Bernard ATLAN 01/03/2008 19:57

Merci à Madame Capdevielle de Primo Europe de nous avoir offert ce si beau texte !
Mes plus gracieuses salutations
aux amis de la vicomtesse de Cambronne

« Non, je n'ai pas dit "La Garde meurt et ne se rend pas"; mais, sommé de déposer les armes, j'ai répondu quelques mots moins brillants, certes, mais d'une énergie naturelle ».

La phrase est attribuée à ce cher Général Cambronne. C’est la version salon-lambris. On a longtemps rendu hommage à « l’énergie naturelle » dont fit preuve ce beau soldat un jour de combat ; de la plus joyeuse façon : en riant.
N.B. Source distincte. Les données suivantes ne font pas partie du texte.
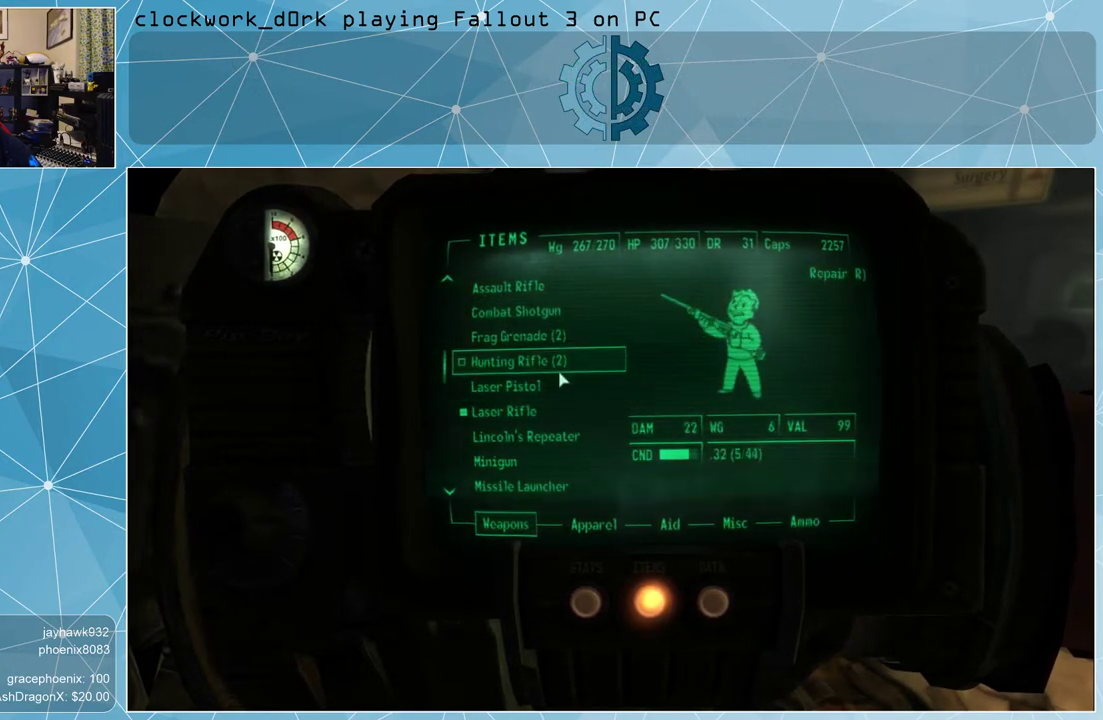
{"keys": [], "mouse": [], "events": []}
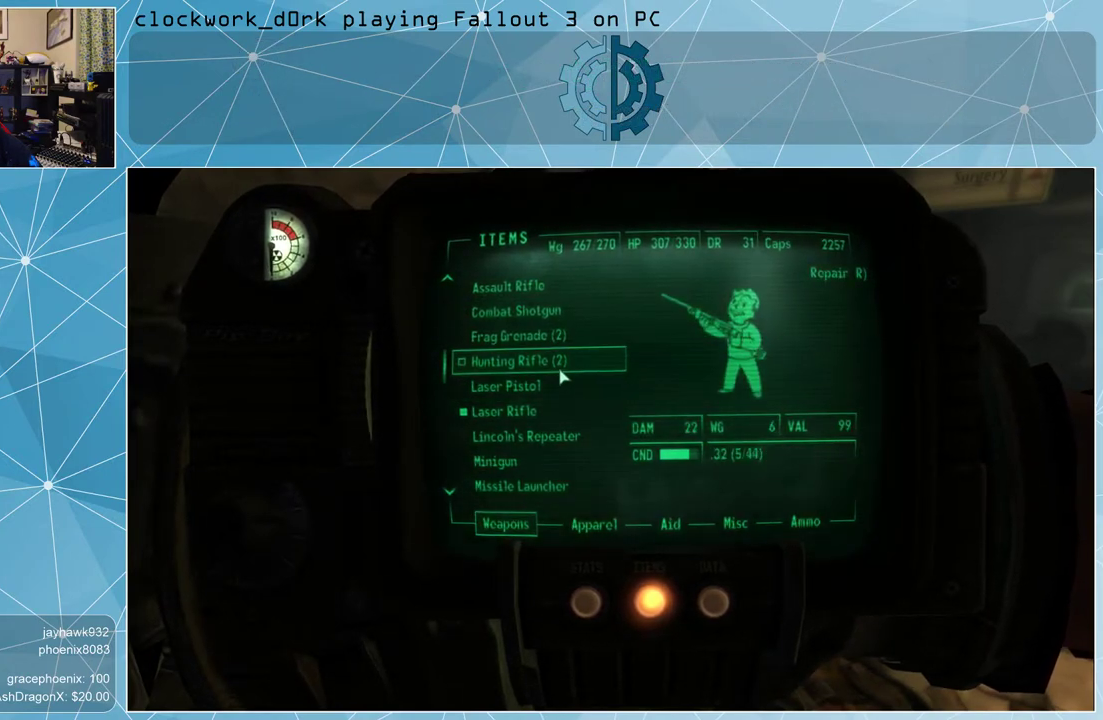
{"keys": [], "mouse": [], "events": []}
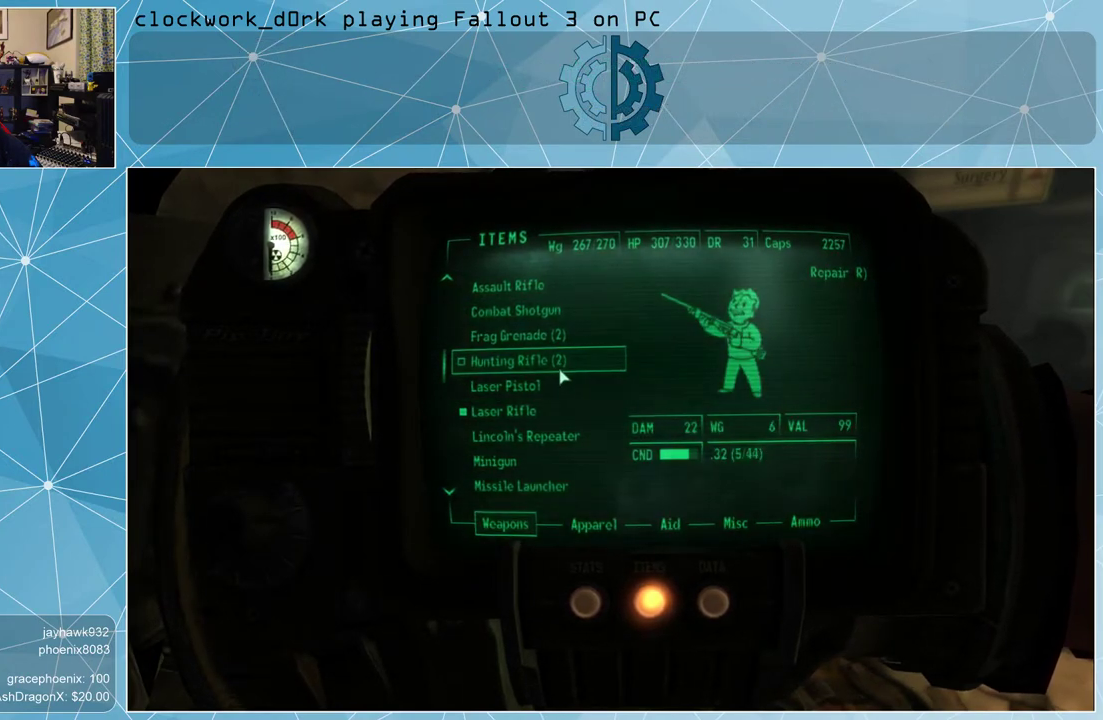
{"keys": [], "mouse": [], "events": [[167, "tab", "down"], [200, "tab", "up"]]}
Des générations d’enfants furent autorisés à dire un gros mot (oui, c’était le nom des réparties un peu vives en ces temps) pour raison de citation historique. Ravis d’apprendre aussi vite, les chérubins, et d’exhiber leur savoir faussement neuf.

Devenus maires, certains, reconnaissants, ont rebaptisé des rues entières pour saluer un militaire si amusant. Son courage les y autorisait.
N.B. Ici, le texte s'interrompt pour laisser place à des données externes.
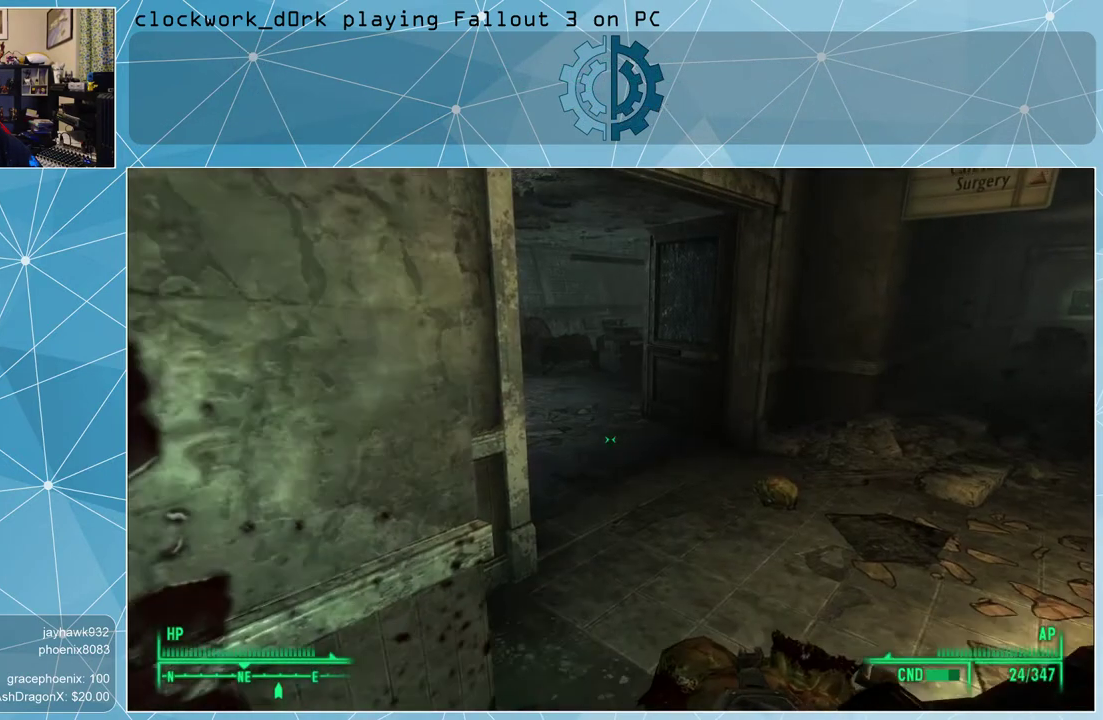
{"keys": ["d", "w"], "mouse": [], "events": [[133, "w", "down"], [367, "d", "down"]]}
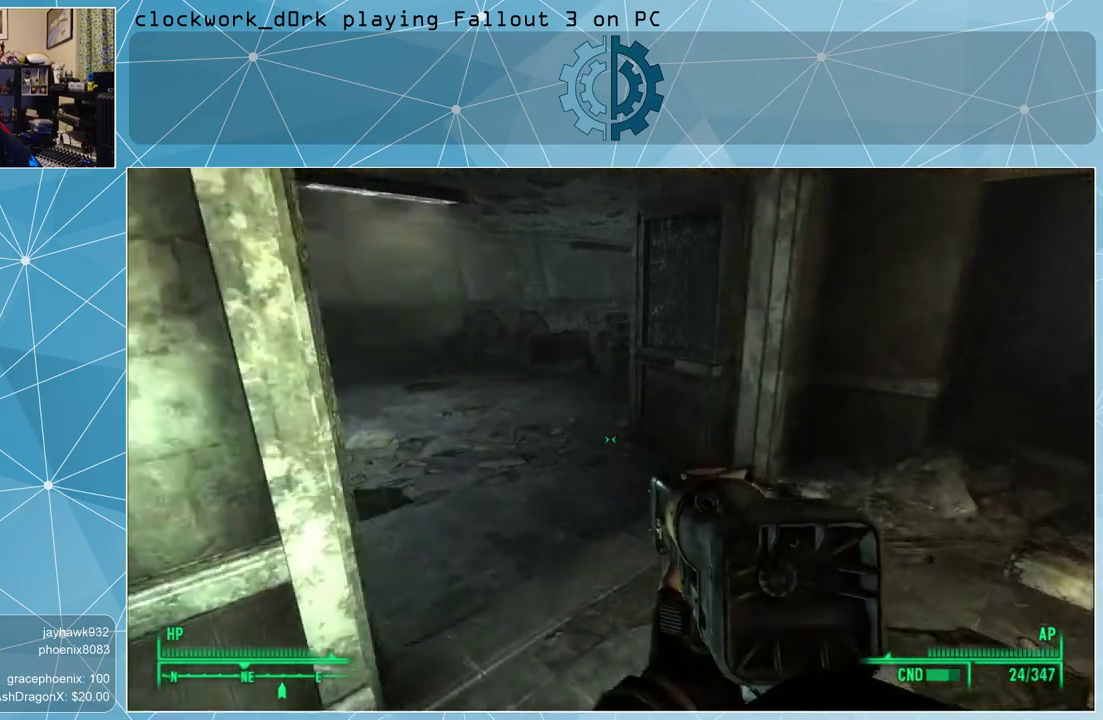
{"keys": ["s"], "mouse": [], "events": [[133, "d", "up"], [233, "w", "up"], [500, "s", "down"]]}
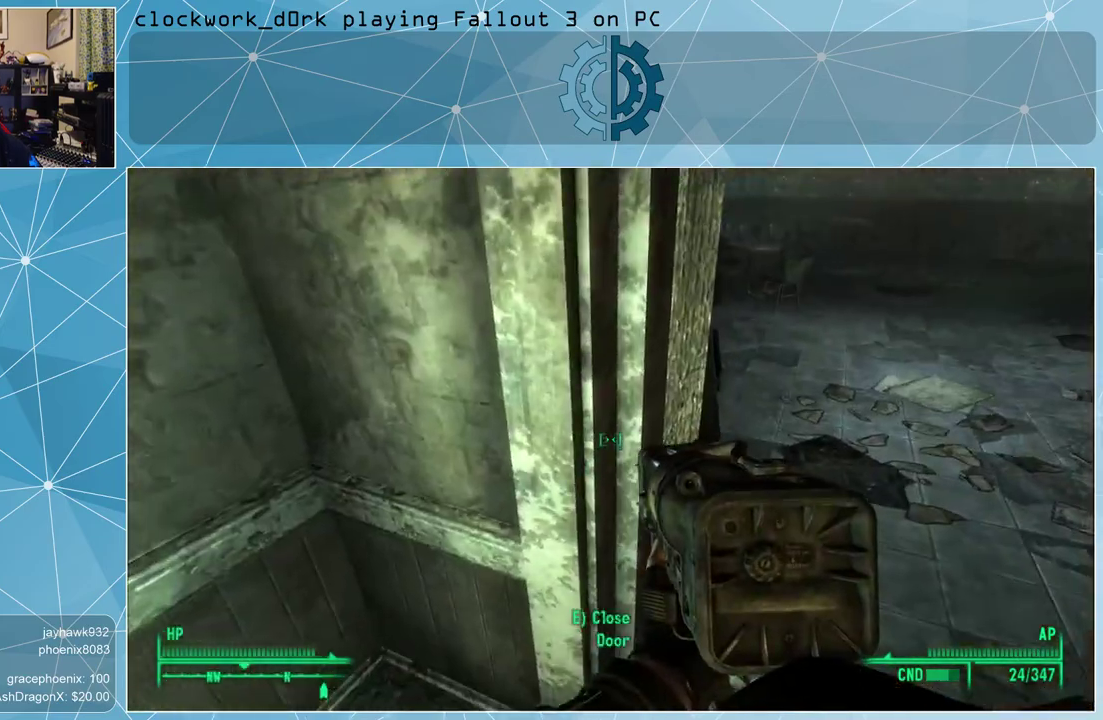
{"keys": [], "mouse": [], "events": [[400, "s", "up"]]}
Le mot est resté célèbre. Son authenticité est contestée. Quoiqu’il en soit, je n’ose l’écrire.

Les derniers sondages ont révélé dans ce pays un si grand nombre de censeurs et de prudes. Respectons l’exquise sensibilité d’une population durement éprouvée. Ne serait-ce qu'en souvenir de Mary Osburn, vicomtesse Cambronne qui déjà tança son héroïque époux.

On dit qu'elle lui aurait offert une montre, pour le remercier d’avoir renié… le mot. Heureux cher grand homme qui pouvait avouer son goût de la tocante chic sans s’exposer aux critiques*.

La dame exprima-t-elle son courroux avec l’hystérie de nos contemporains ? Tâche difficile qui demande des dispositions.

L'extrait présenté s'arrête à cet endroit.